A program is running macromedia flash , is there any way I can save the pictures, and/or vidoes that are coming up? I’ve tried asking explorer to save the entire webpage, but the pic files are not coming up. Any other backroads?
-
-
- You can try:
-
- pointing to the page but not the Flash plugin and right-clicking to “view source”, and that will have the directory and filename of the Flash (.swf) file [and then try entering that into the address of your browser and then doing a “save as”], or,
- just erase the name of the page itself off the end of the address, and it might give you a listing of whatever’s in the same directory (most normal people will put the movie in the same place as the webpage), but…
- if they are using an active server, you can’t do either of those two things because the Flash movie can only be downloaded by the intended page. So then you need a program that will do a continuous screen-capture of your own computer, and then you save the entire compuer screen as another movie type as the Flash file is playing.
~
What I do is copy the SWF file from “Temporary Internet Files” to the desktop.
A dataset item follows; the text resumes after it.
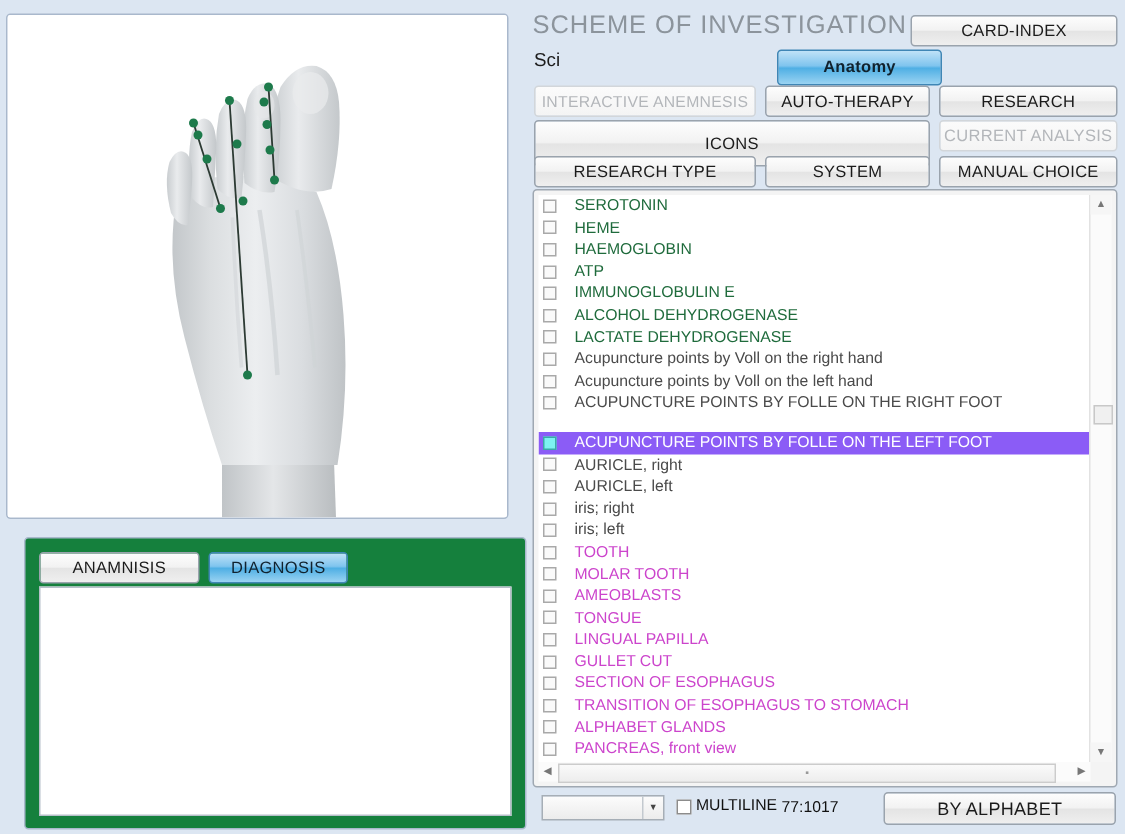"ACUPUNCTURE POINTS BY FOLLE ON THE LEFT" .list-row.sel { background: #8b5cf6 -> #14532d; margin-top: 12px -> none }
Once you have the .SWF file (using one of the above methods, for example) you can sometimes extract still images (.JPG/.PNG formats) using a tool like SWFExtract.
-
-
- Yea, that can work too. But I have seen a few places where it wouldn’t, and apparently the way they had it set up: there was an “invisible” parent movie (just a blank frame) that called a pair of child movies repeatedly, and the child movies only had two different names, and alternated. And the server gave you the right one when you needed it. So the invisible parent movie basically said: “request file1.swf”, and near the end of file1.swf, it would “request file2.swf”, and then near the end of the second file, it would “request file1.swf” again—>but the server knew not to re-send the first segment. It would send the third, named the same as the first, so the movie played through as you’d expect. Most of the way through the third segment, it would again request the second segment–but the server knew to send the fourth part. So it stepped this way through the entire movie, using only two filenames–so if you saved it, all you got was about one minute of a 15-minute movie.
…
- Yea, that can work too. But I have seen a few places where it wouldn’t, and apparently the way they had it set up: there was an “invisible” parent movie (just a blank frame) that called a pair of child movies repeatedly, and the child movies only had two different names, and alternated. And the server gave you the right one when you needed it. So the invisible parent movie basically said: “request file1.swf”, and near the end of file1.swf, it would “request file2.swf”, and then near the end of the second file, it would “request file1.swf” again—>but the server knew not to re-send the first segment. It would send the third, named the same as the first, so the movie played through as you’d expect. Most of the way through the third segment, it would again request the second segment–but the server knew to send the fourth part. So it stepped this way through the entire movie, using only two filenames–so if you saved it, all you got was about one minute of a 15-minute movie.
-
- I saw this Flash movie on a BBC site that had a anime-style movie they played another episode of every week–and someone on a tech board asked how to save it, and this was what was found to be the method that they were using to send it. It’s possible to save it all, but you have to view the movie a BUNCH of times, stopping it every 15-30 seconds each time, saving and naming differently all the little .swf Temporary Internet Files, and then you need a Flash creation tool like Macromdia or LiveMotion, to create another Flash parent movie–>to call all the littlte pieces in order. Because they are all separate pieces, you can view each one by itself, but they will not automatically run from one to the next.
~
If your system is up to the challenge, you could just set Camtasia to record your browser window and capture it on the fly as it plays. This is not a solution for the RAM and/or processor challenged.